Artificial Landscapes

In order to facilitate an empirical comparison of the performance of Evolution Strategies, Evolutionary Programming, and Genetic Algorithms, a test environment for these algorithms must be provided in the form of several objective functions f : IRn → IR. Finding an appropriate and representative set of test problems is not an easy task, since any particular combination of properties represented by a test function does not allow for generalized performance statements.
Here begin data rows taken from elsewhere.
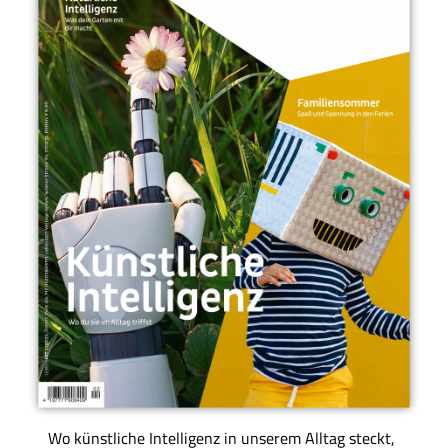
Wo künstliche Intelligenz in unserem Alltag steckt,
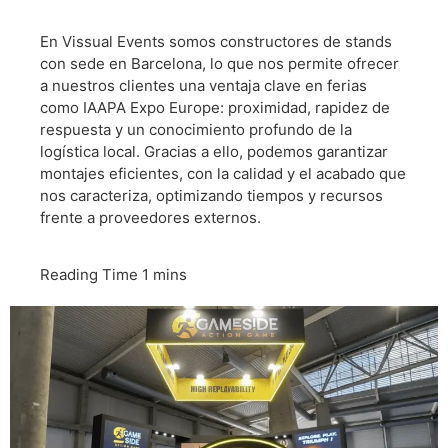
En Vissual Events somos constructores de stands
con sede en Barcelona, lo que nos permite ofrecer
a nuestros clientes una ventaja clave en ferias
como IAAPA Expo Europe: proximidad, rapidez de
respuesta y un conocimiento profundo de la
logística local. Gracias a ello, podemos garantizar
montajes eficientes, con la calidad y el acabado que
nos caracteriza, optimizando tiempos y recursos
frente a proveedores externos.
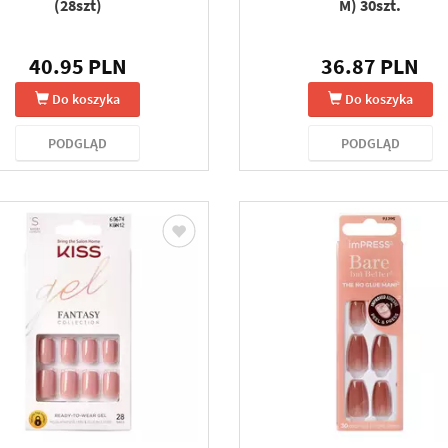
(28szt)
M) 30szt.
40.95 PLN
36.87 PLN
Do koszyka
Do koszyka
PODGLĄD
PODGLĄD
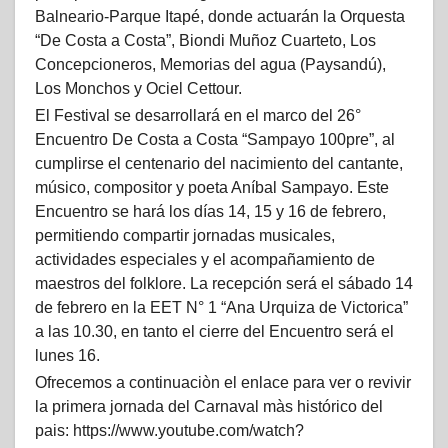
Balneario-Parque Itapé, donde actuarán la Orquesta
“De Costa a Costa”, Biondi Muñoz Cuarteto, Los
Concepcioneros, Memorias del agua (Paysandú),
Los Monchos y Ociel Cettour.
El Festival se desarrollará en el marco del 26°
Encuentro De Costa a Costa “Sampayo 100pre”, al
cumplirse el centenario del nacimiento del cantante,
músico, compositor y poeta Aníbal Sampayo. Este
Encuentro se hará los días 14, 15 y 16 de febrero,
permitiendo compartir jornadas musicales,
actividades especiales y el acompañamiento de
maestros del folklore. La recepción será el sábado 14
de febrero en la EET N° 1 “Ana Urquiza de Victorica”
a las 10.30, en tanto el cierre del Encuentro será el
lunes 16.
Ofrecemos a continuaciòn el enlace para ver o revivir
la primera jornada del Carnaval màs histórico del
pais: https://www.youtube.com/watch?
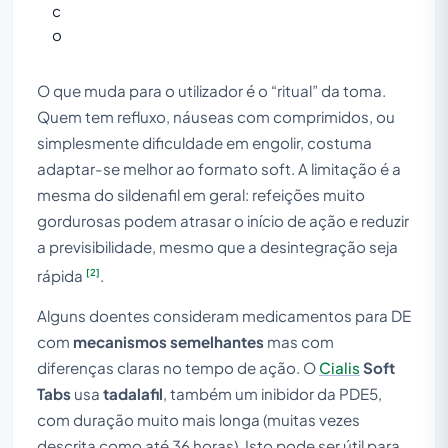
c
o
O que muda para o utilizador é o “ritual” da toma.
Quem tem refluxo, náuseas com comprimidos, ou
simplesmente dificuldade em engolir, costuma
adaptar-se melhor ao formato soft. A limitação é a
mesma do sildenafil em geral: refeições muito
gordurosas podem atrasar o início de ação e reduzir
a previsibilidade, mesmo que a desintegração seja
[2]
rápida
.
Alguns doentes consideram medicamentos para DE
com
mecanismos semelhantes
mas com
diferenças claras no tempo de ação. O
Cialis
Soft
Tabs
usa
tadalafil
, também um inibidor da PDE5,
com duração muito mais longa (muitas vezes
descrita como até 36 horas). Isto pode ser útil para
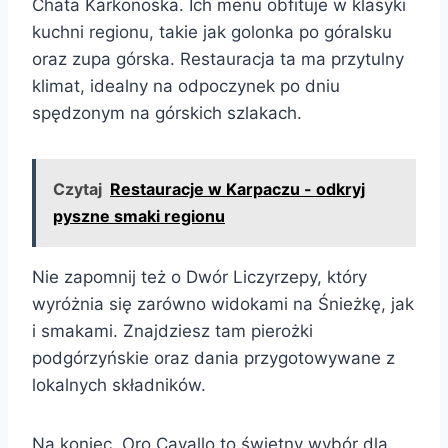
Chata Karkonoska. Ich menu obfituje w klasyki
kuchni regionu, takie jak golonka po góralsku
oraz zupa górska. Restauracja ta ma przytulny
klimat, idealny na odpoczynek po dniu
spędzonym na górskich szlakach.
Czytaj
Restauracje w Karpaczu - odkryj
pyszne smaki regionu
Nie zapomnij też o Dwór Liczyrzepy, który
wyróżnia się zarówno widokami na Śnieżkę, jak
i smakami. Znajdziesz tam pierożki
podgórzyńskie oraz dania przygotowywane z
lokalnych składników.
Na koniec, Oro Cavallo to świetny wybór dla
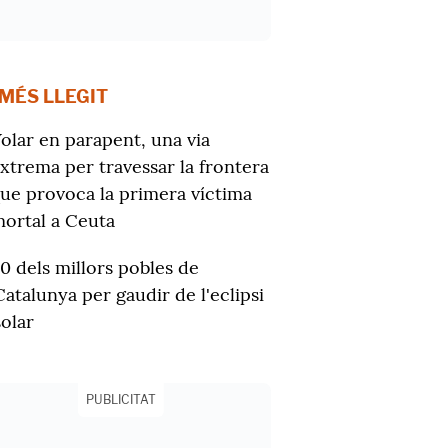
 MÉS LLEGIT
olar en parapent, una via
xtrema per travessar la frontera
ue provoca la primera víctima
ortal a Ceuta
10 dels millors pobles de
Catalunya per gaudir de l'eclipsi
solar
PUBLICITAT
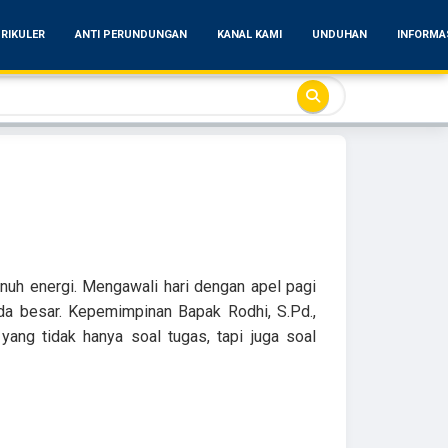
RIKULER
ANTI PERUNDUNGAN
KANAL KAMI
UNDUHAN
INFORMA
uh energi. Mengawali hari dengan apel pagi
a besar. Kepemimpinan Bapak Rodhi, S.Pd.,
ang tidak hanya soal tugas, tapi juga soal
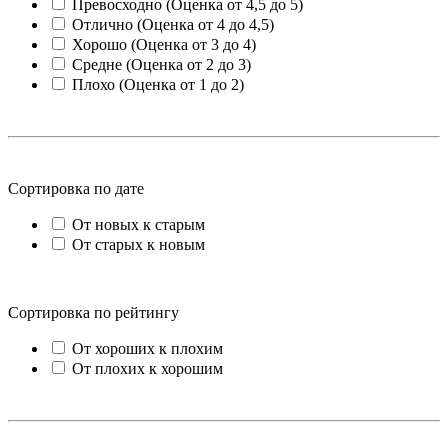
Превосходно (Оценка от 4,5 до 5)
Отлично (Оценка от 4 до 4,5)
Хорошо (Оценка от 3 до 4)
Средне (Оценка от 2 до 3)
Плохо (Оценка от 1 до 2)
Сортировка по дате
От новых к старым
От старых к новым
Сортировка по рейтингу
От хороших к плохим
От плохих к хорошим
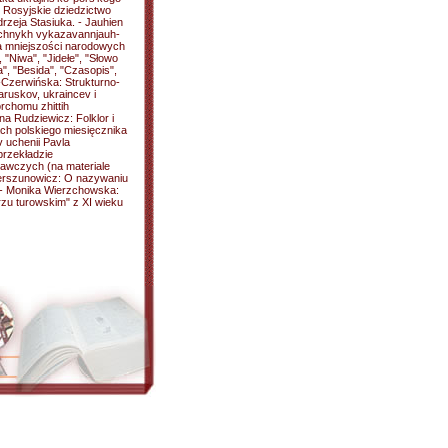
: Rosyjskie dziedzictwo
drzeja Stasiuka. - Jauhien
ychnykh vykazavannjauh-
a mniejszości narodowych
 "Niwa", "Jidełe", "Słowo
, "Besida", "Czasopis",
-Czerwińska: Strukturno-
aruskov, ukraincev i
rchomu zhittih
rena Rudziewicz: Folklor i
ach polskiego miesięcznika
v uchenii Pavla
przekładzie
awczych (na materiale
zerszunowicz: O nazywaniu
]. - Monika Wierzchowska:
zu turowskim" z XI wieku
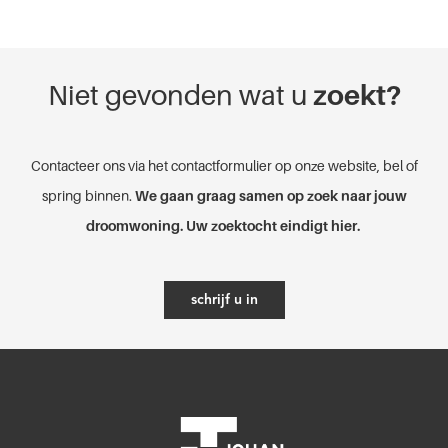
Niet gevonden wat u
zoekt?
Contacteer ons via het contactformulier op onze website, bel of
spring binnen.
We gaan graag samen op zoek naar jouw
droomwoning. Uw zoektocht eindigt hier.
schrijf u in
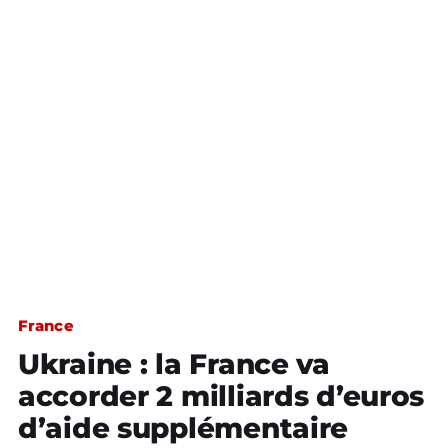
France
Ukraine : la France va
accorder 2 milliards d’euros
d’aide supplémentaire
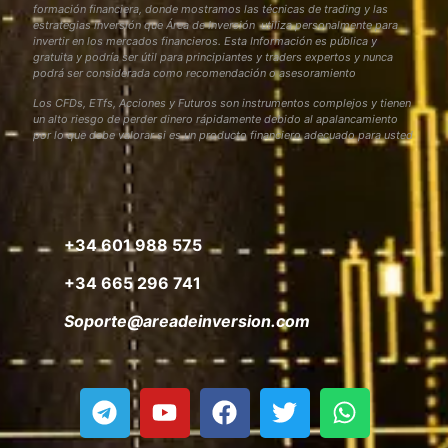
formación financiera, donde mostramos las técnicas de trading y las
estrategias inversión que Área de Inversión utiliza personalmente para
invertir en los mercados financieros. Esta Información es pública y
gratuita y podría ser útil para principiantes y traders expertos y nunca
podrá ser considerada como recomendación o asesoramiento
Los CFDs, ETfs, Acciones y Futuros son instrumentos complejos y tienen
un alto riesgo de perder dinero rápidamente debido al apalancamiento
por lo que debe valorar si es un producto financiero adecuado para usted
+34 601 988 575
+34 665 296 741
Soporte@areadeinversion.com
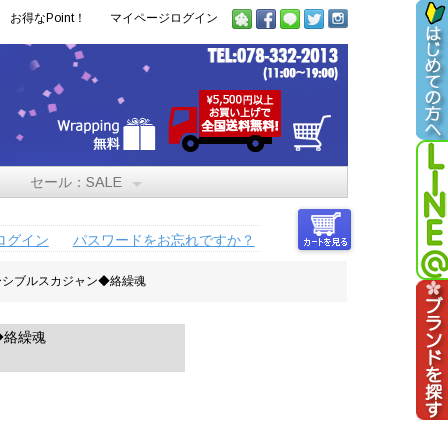
お得なPoint！
マイページログイン
セール：SALE
ログイン
パスワードをお忘れですか？
バーシブルスカジャン◆絡繰魂
◆絡繰魂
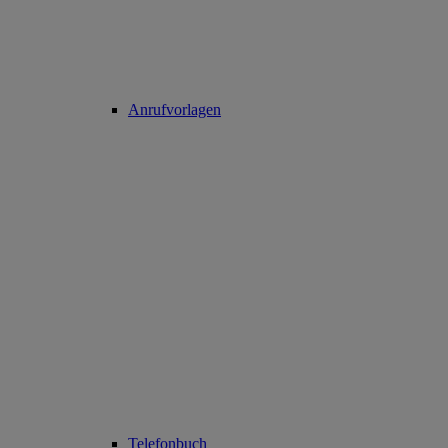
Anrufvorlagen
Telefonbuch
However, there is evidence from a vast number of applications that Evolutionary Algorithms are robust in the sense that they give reasonable performance over a wide range of different topologies. Here, a set of test functions that are completely artificial and simple is used, i.e., they are stated in a closed, analytical form and have no direct background from any practical application. Instead, they allow for a detailed analysis of certain special characteristics of the topology, e.g. unimodality or multimodality, continuous or discontinuous cases, and others. If any prediction is drawn up for the behavior of Evolutionary Algorithms depending on such strong topological characteristics, the appropriate idealized test function provides a good instrument to test such hypotheses. Furthermore, since many known test sets have some functions in common, at least a minimal level of comparability of results is often guaranteed. Finally, before we can expect an algorithm to be successful in the case of hard problems, it has to demonstrate that it does not fail to work on simple problems. On the other hand, the (public relations) effect of using artificial topologies is vanishingly small, since the test functions used are of no industrial relevance. This way, researchers working with such test functions can never rest on their industrial laurels. A more legitimate objection against artificial topologies may be that they are possibly not representative of the “average complexity” of real-world problems, and that some regularity features of their topology may inadmissibly speed up the search. However, most test function sets incorporate even multimodal functions of remarkable complexity, such that only the regularity argument counts against using an artifical function set.